Senator Positive Nelson on Thursday announced that he has submitted his medical marijuana bill to the legal counsel of the 32nd Legislature, an important step for a measure that has gone through multiple hearings and public forums, with a majority of Virgin Islanders in favor of it.
But Mr. Nelson’s submission comes at a time when the federal government, whose dollars the U.S. Virgin Islands is heavily reliant on, has been cracking down on the drug, with Attorney General Jeff Sessions recently comparing marijuana to heroin.
The veteran senator said the reintroduction of the marijuana bill was part of a determination to fulfill his obligation as a policymaker to the people of the Virgin Islands, who supported the ballot initiative in November 2014.
“The new measure has been reviewed by policy advisors, industry leaders and others to ensure that we have a solid and comprehensive product,” Mr. Nelson said. “We also included the pertinent changes made by various senators that surfaced last year when the measure was heard in the Committee on Health, Hospital and Human Services.”
The bill, which has always been deemed controversial, ultimately died in the 31st Legislature after a number of public forums and Senate hearings.
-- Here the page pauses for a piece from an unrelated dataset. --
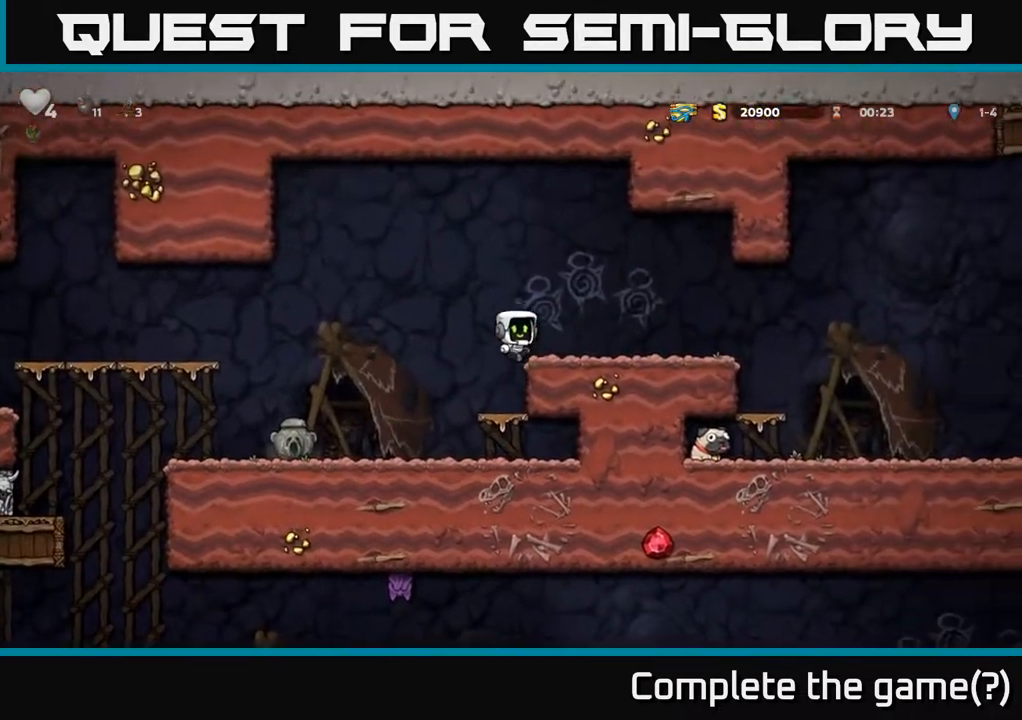
{"buttons": ["DPAD_RIGHT"], "left_stick": "center", "right_stick": "center", "events": [[33, "A", "up"]]}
One of its staunchest opponents, Attorney General Claude Walker, has long warned that passing a law legalizing medical marijuana in the territory would put the USVI in a precarious position with the federal government.
In November 2015, during a Senate hearing discussing a hemp industry measure, Mr. Walker said that the Department of Justice would not support the measure “namely because it would violate the federal Control Substances Act; Section 7606 of the Agricultural Act of 2014; as well as the supremacy clause of the United States Constitution.” In Mr. Walker’s mind, the consequences would be the same — and even more so — for medical marijuana.
The supremacy clause is the provision in Article Six, Clause 2 of the United States Constitution that establishes the United States Constitution, federal statutes, and treaties as “the supreme law of the land,” standing over any and all state laws. Mr. Walker argued that states that have legalized marijuana, and the roughly 13 states with hemp legislation that remain on standby, could face prosecution anytime and especially when administrations change, because policies that are in place that encourage law enforcement not to prosecute those in violation of federal law, can be rescinded without notice, as policy is not law.
Like prophecy, Mr. Walker’s words have come to pass. Mr. Sessions, a pick of President Donald Trump to lead the U.S. Justice Department, is determined to stop the rise of marijuana use. His views are a clear break from policies established during the Obama administration.
In fact, a task force that Mr. Session is appointed to that in part reviews links between violent crime and marijuana, is scheduled to release its findings by the end of July. But Mr. Sessions has already asked the U.S. Senate to roll back rules that block the Department of Justice from bypassing state laws to enforce a federal ban on the drug.
In February, White House Press Secretary Sean Spicer said the Trump administration would look into enforcing federal law against recreational marijuana businesses. And Mr. Session has received backing from non-governmental groups, too.
“We love Jeff Sessions’s position on marijuana because he is thinking about it clearly,” said Scott Chipman, Southern California chairman for Citizens Against Legalizing Marijuana, speaking to The New York Times. “‘Recreational’ is a bike ride, a swim, going to the beach,” he said. “Using a drug to put your brain in an altered state is not recreation. That is self-destructive behavior and escapism.”
For Mr. Nelson, however, the overall goal of the measure, dubbed the Medical Cannabis Patient Care Act, is to “allow patients access to the beneficial use of medical marijuana in a regulated system for alleviating symptoms caused by debilitating medical conditions. and for their medical treatments.”